Pendant que nous défilions fièrement avec les masses du Mirail au sein des barres de Reynerie et de Bellefontaine, des milices fascistes se faisaient casser la gueule par les masses populaires de Romans-sur-Isère, en tentant une attaque militaire contre un quartier prolétaire, prouvant encore notre adage : la société de demain viendra de nos quartiers. D’ailleurs, lors de la manifestation à la Reynerie, quand un militant politique vient au mégaphone pour avertir les gens de la présence de fascistes en centre-ville, une femme du quartier répond immédiatement : « Alors on reste dans notre Mirail ! », signifiant avec profondeur le rôle stratégique des quartiers pour la Révolution, en quelques mots simples.
Nous continuons à nous investir dans le Comité de Soutien à la Palestine, et nous allons continuer à participer à la Campagne de Boycott de Carrefour, à organiser la solidarité avec la Palestine, tout en luttant contre l’opportunisme, c’est seulement comme cela que nous sommes des réels appuis à la Résistance là-bas.

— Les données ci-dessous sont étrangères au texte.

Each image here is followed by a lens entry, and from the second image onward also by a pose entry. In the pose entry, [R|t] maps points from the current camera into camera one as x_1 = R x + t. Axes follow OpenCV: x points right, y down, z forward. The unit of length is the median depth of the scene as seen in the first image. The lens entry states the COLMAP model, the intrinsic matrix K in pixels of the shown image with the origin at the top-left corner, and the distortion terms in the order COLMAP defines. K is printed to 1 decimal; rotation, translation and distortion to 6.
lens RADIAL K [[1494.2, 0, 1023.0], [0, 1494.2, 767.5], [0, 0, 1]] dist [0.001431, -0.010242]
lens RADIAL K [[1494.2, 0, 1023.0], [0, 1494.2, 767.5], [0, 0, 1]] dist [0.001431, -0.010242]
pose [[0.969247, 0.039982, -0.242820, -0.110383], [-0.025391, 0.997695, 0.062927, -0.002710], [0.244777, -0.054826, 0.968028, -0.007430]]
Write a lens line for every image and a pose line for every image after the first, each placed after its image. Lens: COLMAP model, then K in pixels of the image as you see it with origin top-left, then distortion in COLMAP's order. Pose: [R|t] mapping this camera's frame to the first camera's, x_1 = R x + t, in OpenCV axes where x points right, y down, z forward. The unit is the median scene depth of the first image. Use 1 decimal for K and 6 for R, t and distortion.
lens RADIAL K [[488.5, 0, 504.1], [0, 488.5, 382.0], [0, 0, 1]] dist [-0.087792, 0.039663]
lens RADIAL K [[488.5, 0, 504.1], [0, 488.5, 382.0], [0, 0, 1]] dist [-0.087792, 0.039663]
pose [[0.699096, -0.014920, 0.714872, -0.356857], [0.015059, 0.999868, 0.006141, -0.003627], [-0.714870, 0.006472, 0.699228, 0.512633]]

Merci encore à Nouvelle Epoque pour cette tribune. Je souhaite un grand développement au journalisme révolutionnaire et à tous ceux qui effectuent ce travail de longue haleine. La lutte pour la Palestine ne mourra jamais, et ne fera que s’intensifier, par vagues, jusqu’à la victoire totale ! Palestine résiste, Palestine triomphera !«
Ces propos n’engagent que leurs auteurs.